From the forum thread on washing a vinyl shower curtain liner, retype the portion between "## wanda1950 (Jan" and "it a little...", inclusive.

Document excerpt section start

# laundering vinyl shower curtain



## Use Less (Nov 8, 2007)

I see online that I can put my vinyl liner in the washer with some towels. The towels help the liner to not stick together and tear. Does this really work? Is it a 50/50? I'd rather not buy a new liner right now. Thanks.


----------



## primal1 (Aug 22, 2003)

I don't know, i have hard water so i gave up using vinyl liners. I only use a fabric curtain now, 45% polyester and 55% cotton. It doesn't stay wet and in fact doesn't even get as grimy looking as vinyl. Easy to wash to

EDIT: Feels so much warmer in winter too


----------



## Helena (May 10, 2002)

I have done this in the past. Just leave it in the dryer for a few minutes..like 5 minutes and take it out and hang it up ..it'll work...


----------



## wanda1950 (Jan 18, 2009)

I have always washed mine in the washer just on gentle/cold with some chlorine bleach & detergent. I always just hung it back up but drying it for a few minutes would make it easier to handle.


----------



## simi-steading (Sep 27, 2012)

Been washing mine with towels for years... works good... just hang back on the shower rod from the washer... If it's wrinkled bad, turn on the hot water and let the steam soften it a little...


----------



## tentance (Aug 16, 2012)

Document excerpt section end
Raw data section start

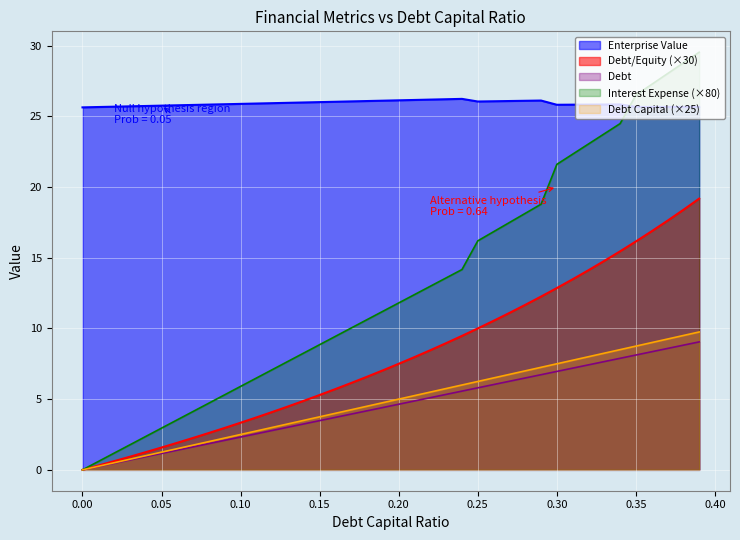

What is the difference between the maximum and minimum values in the debt_equity series?

19.2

Raw data section end

> [Result of this task]
## wanda1950 (Jan 18, 2009)

I have always washed mine in the washer just on gentle/cold with some chlorine bleach & detergent. I always just hung it back up but drying it for a few minutes would make it easier to handle.


----------



## simi-steading (Sep 27, 2012)

Been washing mine with towels for years... works good... just hang back on the shower rod from the washer... If it's wrinkled bad, turn on the hot water and let the steam soften it a little...